Just kidding! We have SHIT TONS OF THAT. But that didn’t stop Some Dude from writing a children’s book called Maggie Goes On A Diet, which comes out in October. It’s about a 14-year-old girl who goes from being a Fatty Mcfatterson to star of the soccer team! Wow, guys! She’s so amazing! And she gets skinny!

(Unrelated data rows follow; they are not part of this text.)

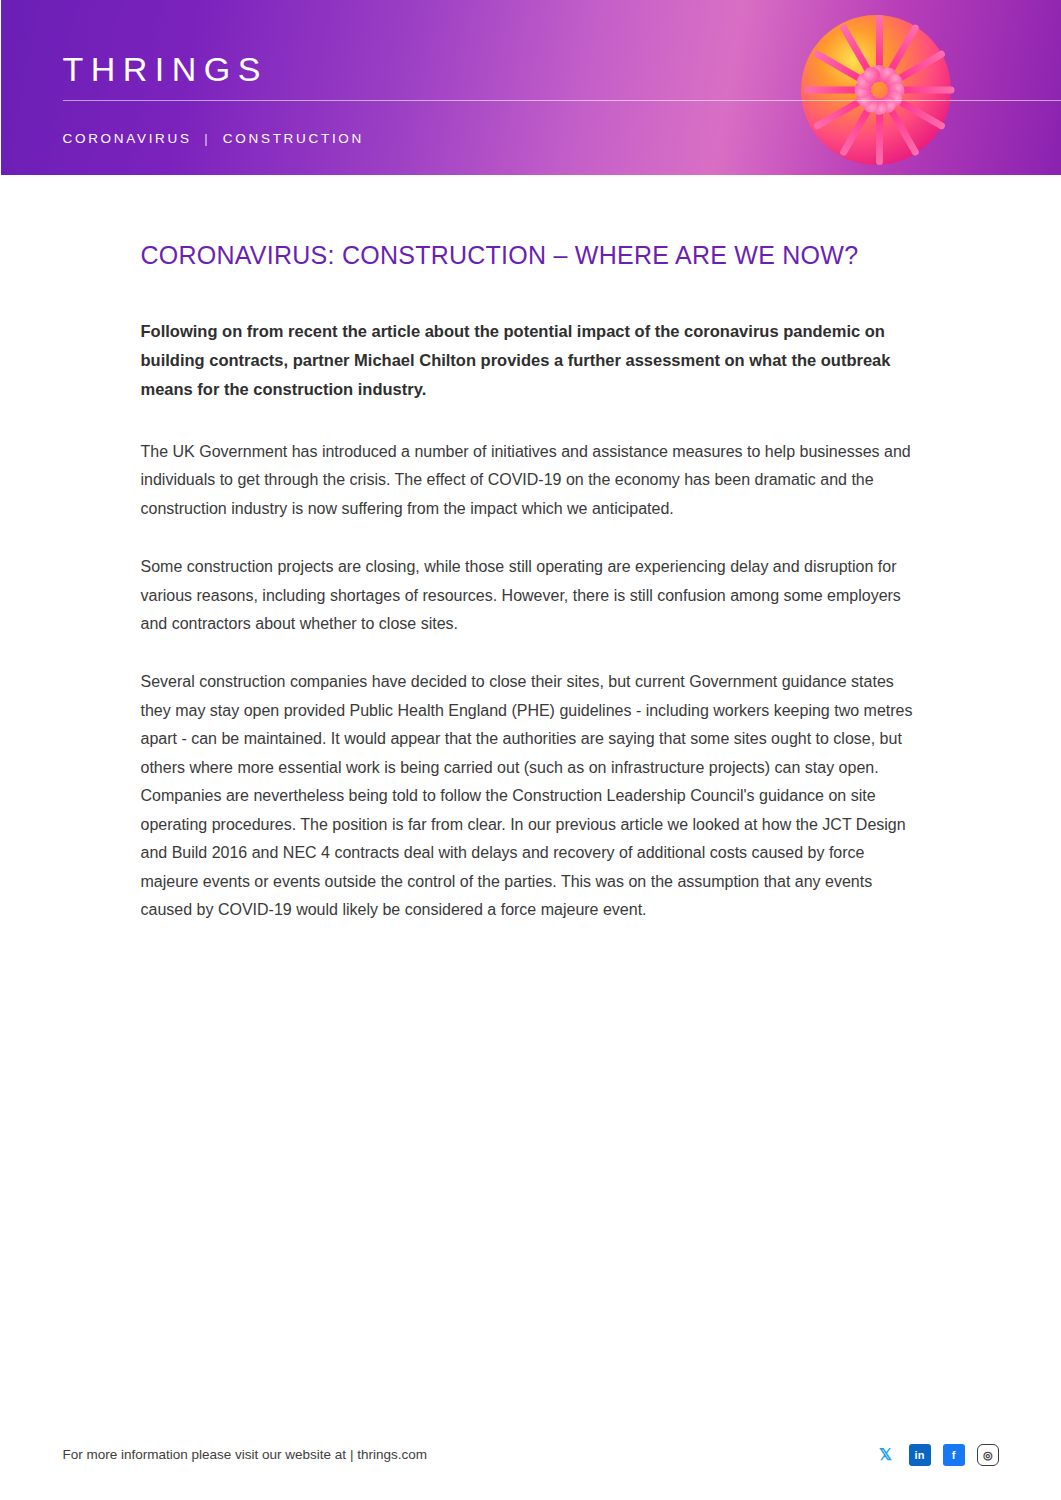THRINGS
CORONAVIRUS | CONSTRUCTION
CORONAVIRUS: CONSTRUCTION – WHERE ARE WE NOW?
Following on from recent the article about the potential impact of the coronavirus pandemic on building contracts, partner Michael Chilton provides a further assessment on what the outbreak means for the construction industry.
The UK Government has introduced a number of initiatives and assistance measures to help businesses and individuals to get through the crisis. The effect of COVID-19 on the economy has been dramatic and the construction industry is now suffering from the impact which we anticipated.
Some construction projects are closing, while those still operating are experiencing delay and disruption for various reasons, including shortages of resources. However, there is still confusion among some employers and contractors about whether to close sites.
Several construction companies have decided to close their sites, but current Government guidance states they may stay open provided Public Health England (PHE) guidelines - including workers keeping two metres apart - can be maintained. It would appear that the authorities are saying that some sites ought to close, but others where more essential work is being carried out (such as on infrastructure projects) can stay open. Companies are nevertheless being told to follow the Construction Leadership Council's guidance on site operating procedures. The position is far from clear. In our previous article we looked at how the JCT Design and Build 2016 and NEC 4 contracts deal with delays and recovery of additional costs caused by force majeure events or events outside the control of the parties. This was on the assumption that any events caused by COVID-19 would likely be considered a force majeure event.
For more information please visit our website at | thrings.com
𝕏 in f ◎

Here is the full book description:
This book is about a 14 year old girl who goes on a diet and is transformed from being extremely overweight and insecure to a normal sized girl who becomes the school soccer star. Through time, exercise and hard work, Maggie becomes more and more confident and develops a positive self image.
- it’s a book about a teenage girl who goes on a diet, but it’s targeted to ages 6 and up.
- the cover features fat!Maggie gazing in a mirror, holding up a sexy pink dress, and seeing thin!Maggie with same dress.
- fat!Maggie is “extremely overweight and insecure.” Because fat girls feel so confident, so we’re going to try something NEW here.
- Maggie WORKS HARD, guys! SHEER WILLPOWER, Y’ALL.
- Maggie develops a positive self-image when she loses weight, because there’s no WAY you can have that when you’re fat!
Needless to say: ANGRY FACE. Can you imagine a 6-year-old reading this? She doesn’t want to get fat like Maggie, so she’d better WORK HARD and EXERCISE! Though, hell, she doesn’t even need to read a book. I met a woman at a business lunch the other week whose FIVE-YEAR-OLD is taunted at school for being “fat” and she is worried about her weight. Best part: she’s NOT FAT. She has a 100% normal body weight for her age.
You know what would be nice? A children’s book about a fat girl who LIKES HERSELF and people are NICE TO HER. And she can EAT HEALTHY and, hell!, still be STAR OF THE SOCCER TEAM, but doesn’t lose any weight. Because she’s healthy and happy wherever her body decides to sit, weight and size-wise. THAT WOULD BE NICE.
The Some Dude who wrote this book I presume is concerned with the “obesity epidemic” in children. OK. Fine. Here’s what I want to hear from anyone reading this who was a fat kid or fat teenager:
What would YOU have liked your parents and/or the media to have told you when you were a kid? Would it have been a positive kid’s book, a pep talk, fat girl fashion mag — what?
Personally? I would have liked to hear honest “numbers” from full grown women, so back when I was 145, then 160, then 180 I wouldn’t have thought I was freakishly fat, and instead might have been happy with myself and calmed the eff down on the dieting.